Instructions to follow:
Rewrite the stretch of entries from the start through the line containing "11: (451, 355)" as a Markdown table with the columns Row and Text, one numbered row per line and blank lines omitted. Leave the pictures out of your answer.

:: Provided information

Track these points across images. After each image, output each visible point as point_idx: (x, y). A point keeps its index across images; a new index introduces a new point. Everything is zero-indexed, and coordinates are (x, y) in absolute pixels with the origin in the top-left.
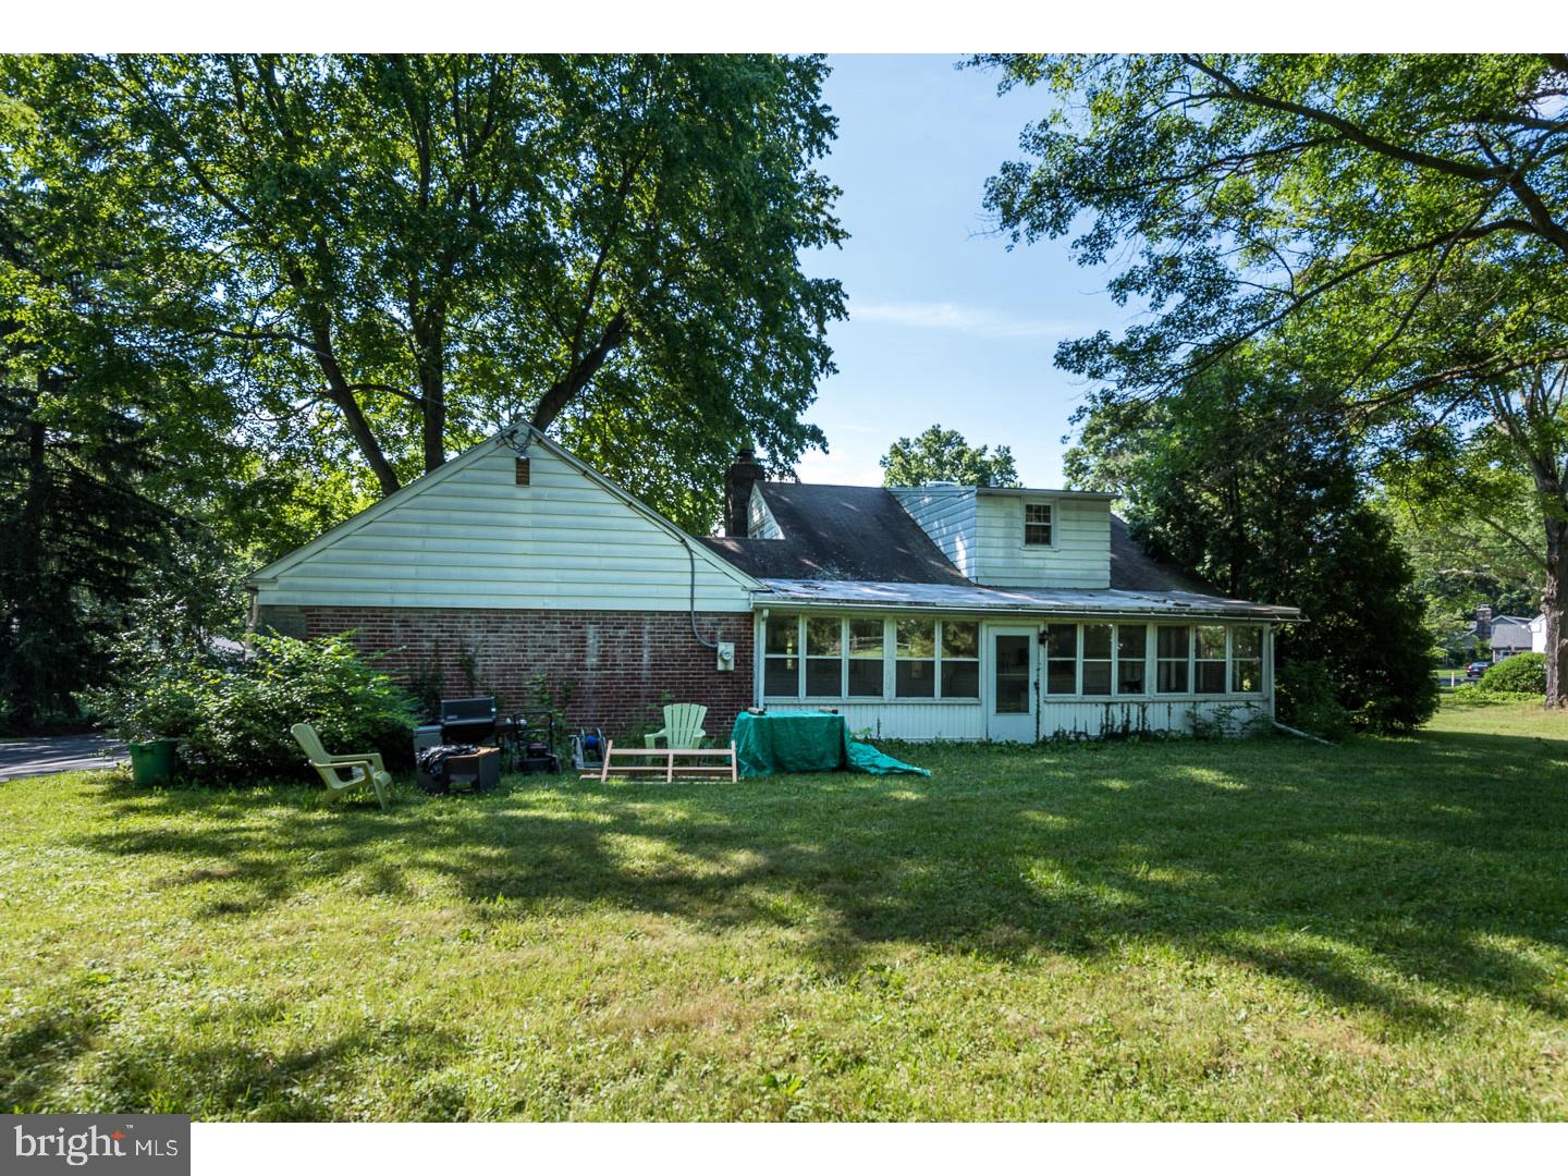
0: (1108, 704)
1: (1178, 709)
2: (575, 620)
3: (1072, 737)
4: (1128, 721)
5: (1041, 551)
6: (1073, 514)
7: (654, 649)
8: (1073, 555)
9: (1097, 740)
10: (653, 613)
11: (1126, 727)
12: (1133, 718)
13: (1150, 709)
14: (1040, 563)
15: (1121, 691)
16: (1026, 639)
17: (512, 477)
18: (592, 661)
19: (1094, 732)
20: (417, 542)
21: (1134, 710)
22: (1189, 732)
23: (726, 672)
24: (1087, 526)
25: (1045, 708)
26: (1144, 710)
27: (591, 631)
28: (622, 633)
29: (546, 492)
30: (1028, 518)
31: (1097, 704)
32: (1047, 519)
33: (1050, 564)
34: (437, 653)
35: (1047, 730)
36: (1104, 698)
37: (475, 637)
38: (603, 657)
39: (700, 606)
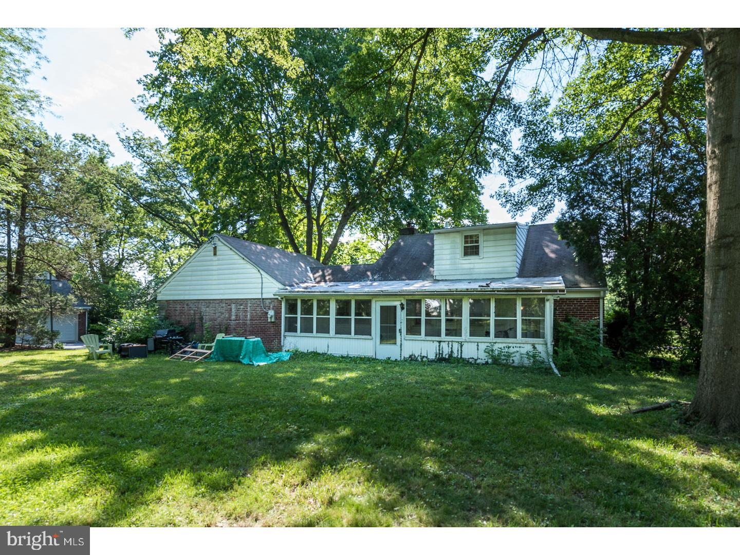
0: (440, 342)
1: (483, 347)
2: (229, 302)
3: (419, 359)
4: (452, 352)
5: (473, 259)
6: (492, 237)
7: (251, 313)
8: (492, 260)
9: (432, 361)
10: (251, 299)
11: (451, 355)
12: (455, 351)
13: (465, 346)
14: (472, 266)
15: (447, 335)
16: (395, 307)
17: (212, 253)
18: (233, 317)
19: (432, 356)
20: (189, 278)
21: (456, 346)
22: (490, 361)
23: (272, 322)
24: (501, 243)
25: (404, 342)
26: (461, 346)
27: (233, 306)
28: (242, 307)
29: (221, 257)
30: (466, 242)
31: (433, 341)
32: (477, 242)
33: (477, 266)
34: (195, 314)
35: (406, 354)
36: (438, 339)
37: (203, 309)
38: (236, 316)
39: (264, 297)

::::

Answer space:
| Row | Text |
|---|---|
| 1 | Track these points across images. After each image, output each visible point as point_idx: (x, y). A point keeps its index across images; a new index introduces a new point. Everything is zero-indexed, and coordinates are (x, y) in absolute pixels with the origin in the top-left. |
| 2 | 0: (1108, 704) |
| 3 | 1: (1178, 709) |
| 4 | 2: (575, 620) |
| 5 | 3: (1072, 737) |
| 6 | 4: (1128, 721) |
| 7 | 5: (1041, 551) |
| 8 | 6: (1073, 514) |
| 9 | 7: (654, 649) |
| 10 | 8: (1073, 555) |
| 11 | 9: (1097, 740) |
| 12 | 10: (653, 613) |
| 13 | 11: (1126, 727) |
| 14 | 12: (1133, 718) |
| 15 | 13: (1150, 709) |
| 16 | 14: (1040, 563) |
| 17 | 15: (1121, 691) |
| 18 | 16: (1026, 639) |
| 19 | 17: (512, 477) |
| 20 | 18: (592, 661) |
| 21 | 19: (1094, 732) |
| 22 | 20: (417, 542) |
| 23 | 21: (1134, 710) |
| 24 | 22: (1189, 732) |
| 25 | 23: (726, 672) |
| 26 | 24: (1087, 526) |
| 27 | 25: (1045, 708) |
| 28 | 26: (1144, 710) |
| 29 | 27: (591, 631) |
| 30 | 28: (622, 633) |
| 31 | 29: (546, 492) |
| 32 | 30: (1028, 518) |
| 33 | 31: (1097, 704) |
| 34 | 32: (1047, 519) |
| 35 | 33: (1050, 564) |
| 36 | 34: (437, 653) |
| 37 | 35: (1047, 730) |
| 38 | 36: (1104, 698) |
| 39 | 37: (475, 637) |
| 40 | 38: (603, 657) |
| 41 | 39: (700, 606) |
| 42 | 0: (440, 342) |
| 43 | 1: (483, 347) |
| 44 | 2: (229, 302) |
| 45 | 3: (419, 359) |
| 46 | 4: (452, 352) |
| 47 | 5: (473, 259) |
| 48 | 6: (492, 237) |
| 49 | 7: (251, 313) |
| 50 | 8: (492, 260) |
| 51 | 9: (432, 361) |
| 52 | 10: (251, 299) |
| 53 | 11: (451, 355) |